Joao Velloso
Joao Velloso
Associate Professor and Vice-Dean for Graduate Studies

Postdoctoral Studies, Law (CRDP) Université de Montréal
Ph.D., Criminology, University of Ottawa
MA, Socio-Legal Studies, UFF (Brazil)

Room
57, Louis-Pasteur St., Room 543
Phone
Work: 613-562-5800 ext. 2786


Biography

João Velloso teaches sentencing and “sanctioning”, legal research methods, criminology and socio-legal studies. He has a multidisciplinary background in law, criminology, sociology, anthropology and communication. He works in the areas of criminal law and sentencing, critical criminology and socio-legal studies, more particularly sociology and anthropology of law.

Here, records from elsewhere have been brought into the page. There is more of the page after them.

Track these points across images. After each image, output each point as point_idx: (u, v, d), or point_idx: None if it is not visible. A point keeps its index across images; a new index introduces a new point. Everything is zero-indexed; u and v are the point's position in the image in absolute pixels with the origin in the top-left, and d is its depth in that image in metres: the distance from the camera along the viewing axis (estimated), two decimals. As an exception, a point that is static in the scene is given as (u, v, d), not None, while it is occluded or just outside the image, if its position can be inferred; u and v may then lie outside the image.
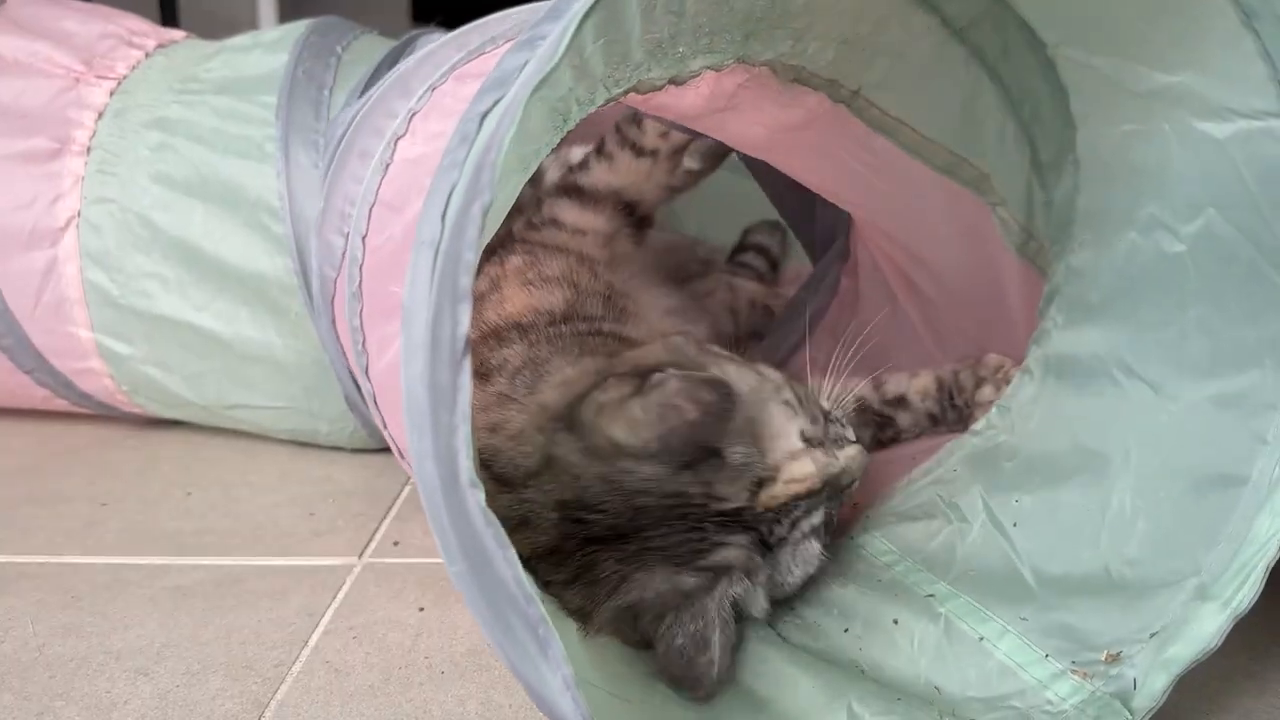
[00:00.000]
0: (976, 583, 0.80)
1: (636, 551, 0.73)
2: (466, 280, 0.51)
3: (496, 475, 0.75)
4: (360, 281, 0.87)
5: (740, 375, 0.82)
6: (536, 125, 0.60)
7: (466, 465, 0.51)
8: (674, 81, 0.74)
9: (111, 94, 1.21)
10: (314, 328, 1.11)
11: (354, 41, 1.25)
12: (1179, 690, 0.67)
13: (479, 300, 0.91)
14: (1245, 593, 0.67)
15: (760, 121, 0.89)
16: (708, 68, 0.74)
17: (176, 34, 1.34)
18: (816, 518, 0.79)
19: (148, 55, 1.27)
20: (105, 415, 1.32)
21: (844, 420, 0.87)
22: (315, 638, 0.85)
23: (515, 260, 0.97)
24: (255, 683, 0.78)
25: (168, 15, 2.79)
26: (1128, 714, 0.67)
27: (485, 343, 0.87)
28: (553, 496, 0.73)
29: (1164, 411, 0.78)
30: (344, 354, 1.07)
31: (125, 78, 1.23)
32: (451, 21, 1.29)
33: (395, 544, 1.01)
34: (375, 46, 1.24)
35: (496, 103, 0.56)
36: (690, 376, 0.73)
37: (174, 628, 0.86)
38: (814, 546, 0.79)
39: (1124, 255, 0.82)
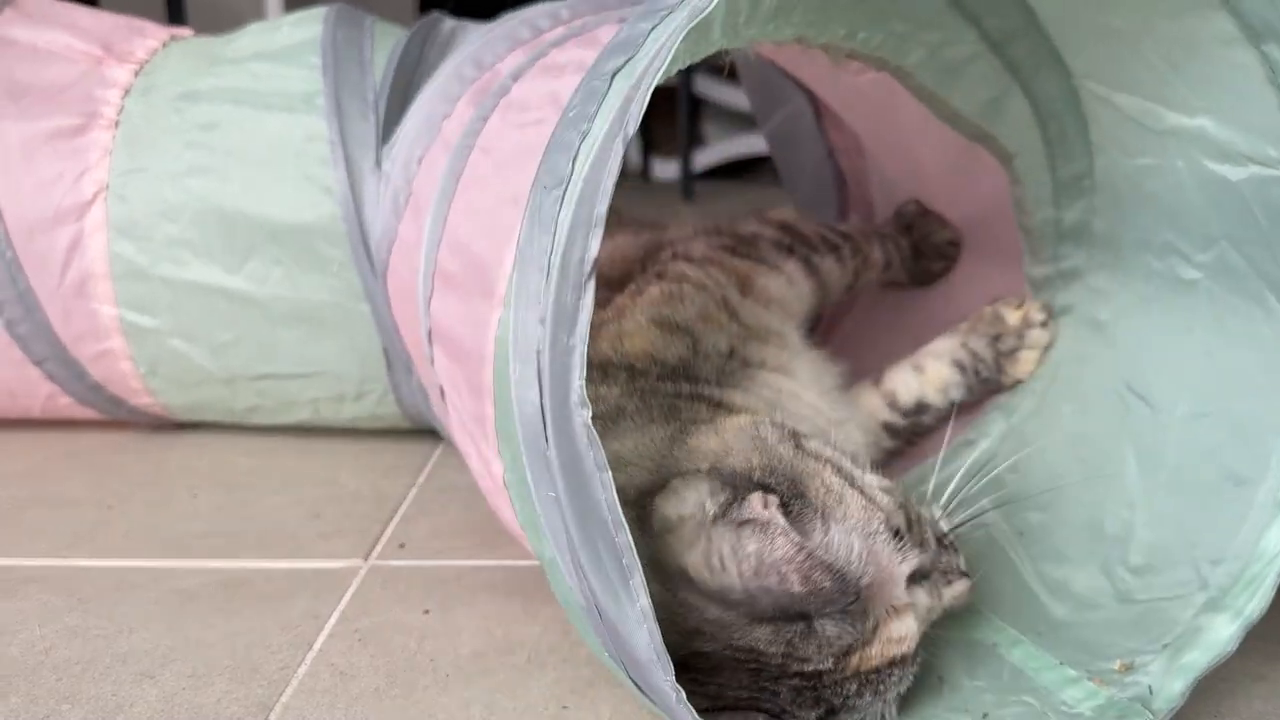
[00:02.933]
0: (988, 594, 0.81)
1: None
2: (602, 208, 0.55)
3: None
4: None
5: (846, 504, 0.68)
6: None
7: (578, 385, 0.54)
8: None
9: (135, 74, 1.22)
10: (356, 277, 1.13)
11: (373, 18, 1.27)
12: (1190, 694, 0.68)
13: (596, 327, 0.86)
14: (1257, 603, 0.69)
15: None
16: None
17: (185, 30, 1.35)
18: (905, 684, 0.68)
19: (163, 44, 1.28)
20: (106, 420, 1.32)
21: (956, 544, 0.75)
22: (320, 640, 0.85)
23: (654, 291, 0.92)
24: (260, 686, 0.78)
25: (174, 11, 2.81)
26: (1150, 715, 0.68)
27: (590, 373, 0.83)
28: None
29: (1163, 429, 0.81)
30: (388, 303, 1.08)
31: (146, 61, 1.24)
32: (459, 12, 1.30)
33: (401, 546, 1.01)
34: (393, 30, 1.26)
35: (628, 61, 0.63)
36: (804, 549, 0.63)
37: (179, 631, 0.86)
38: (892, 711, 0.68)
39: (1140, 277, 0.85)
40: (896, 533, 0.68)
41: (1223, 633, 0.69)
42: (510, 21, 1.11)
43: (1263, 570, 0.69)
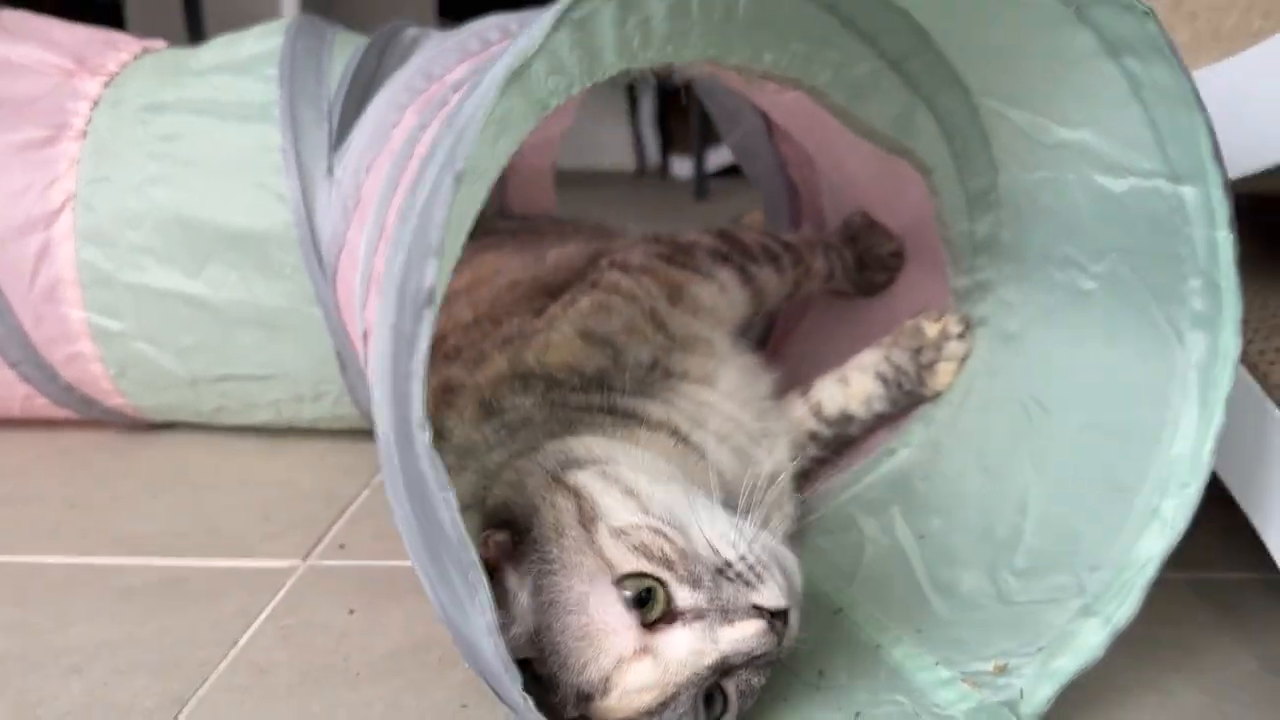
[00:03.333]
0: (880, 595, 0.82)
1: None
2: (437, 236, 0.56)
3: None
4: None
5: (566, 548, 0.67)
6: (516, 113, 0.64)
7: (418, 408, 0.55)
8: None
9: (105, 86, 1.26)
10: (309, 281, 1.16)
11: (338, 30, 1.30)
12: (1080, 705, 0.70)
13: (527, 337, 0.90)
14: (1125, 610, 0.70)
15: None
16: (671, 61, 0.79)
17: (158, 43, 1.39)
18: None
19: (135, 57, 1.32)
20: (86, 421, 1.36)
21: (758, 567, 0.66)
22: (245, 638, 0.87)
23: (585, 302, 0.93)
24: (178, 681, 0.81)
25: (192, 18, 2.88)
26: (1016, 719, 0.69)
27: (511, 382, 0.85)
28: None
29: (1059, 439, 0.82)
30: (338, 308, 1.12)
31: (116, 74, 1.28)
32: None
33: (341, 547, 1.04)
34: (355, 39, 1.29)
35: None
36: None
37: (114, 627, 0.89)
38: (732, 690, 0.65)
39: (1044, 289, 0.87)
40: (642, 576, 0.64)
41: (1092, 638, 0.71)
42: (463, 33, 1.14)
43: (1133, 577, 0.71)
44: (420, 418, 0.55)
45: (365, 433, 1.31)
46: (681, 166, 4.16)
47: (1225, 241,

His empirical research deals with the penalization of protesters and migrants (deportation and detention), access to justice in detention, and the regulation of cannabis. He is particularly interested in the governance of security through the use of administrative law and the deterioration of rights resulting from these penal configurations that operate alternatively and in addition to criminal justice.

Dr. Velloso is a member of the uOttawa Human Rights Research and Education Centre and and he participates in different Canadian and international research networks and projects, such as: Access to Law and Access to Justice (www.adaj.ca), Institute of Comparative Studies in Conflict Management (http://www.ineac.uff.br/), Canadian Partnership for International Justice (https://cpij-pcji.ca/), Observatory Violence, Criminalization and Democracy in Latin America (http://ovcd.org/), Ottawa Hub for Reduction Network (www.lessharms.ca), Observatory on Profiling (https://profilages.info/), and Prison Transparency Project (https://carleton.ca/prisontransparencyproject/).

Current Research Interests

  • Immigration and security
  • Regulation of Cannabis and Drug Policy
  • Access to Justice in Detention and Carceral Governance
  • Penalization of protesters
  • Criminology and social control
  • Sociology and anthropology of law
  • Penology and administrative punitiveness
  • Legal pluralism and legal heteroglossia

Courses

  • Sentencing Theory and Practice
    This course is about sentencing and ‘sanctioning’. It offers an introduction to the determination, justification and consequences of legal punishment. It is first designed to introduce students to the theory, law and practice of sentencing in criminal cases. It will also explore the “less prominent locations of punishment” (M. Galanter), i.e. the use of sanctions in civil and administrative law-based regimes, as well as the interactions between criminal punishment and civil and administrative sanctions (for instance in the context of plea bargaining).
    The course is taught from a socio-legal perspective and the topics may include: the historical development of modern sentencing and penal practice; the different kinds of sentences, such as fines, discharges, suspended sentences and imprisonment; mandatory minimum sentences; the kinds of sanctions available outside the criminal justice system and their use in the governance of criminal-like cases; the collateral consequences of criminal sentencing; minimal criminal law and penal abolitionism; disparity in sentencing and the role of discretion; the role of the media and the effect of public opinion on sentencing; and recommendations for sentencing reform.

*No translation available

  • Études en droit criminel: Droit et Criminologie
    Étude de la criminologie et de sa relation avec le droit:
    - Introduction aux théories criminologiques sur les causes de la criminalité et le contrôle social;
    - portée, limites et effets de la règlementation du droit pénal;
    - contributions de la criminologie à la pratique du droit pénal;
    - méthodes, sanctions et corrections fondées sur la criminologie et la pénologie;
    - formes alternatives d’administration des conflits (justice réparatrice, abolitionnisme pénal); punition dans d’autres systèmes normatifs (droit civil, droit administratif dont le droit de l’immigration);
    - enjeux contemporains en droit pénal et criminologie: profilage (social, racial, ethnique, etc.), peines minimales, emprisonnement de masse, drogues, prostitution, immigration, manifestants, etc.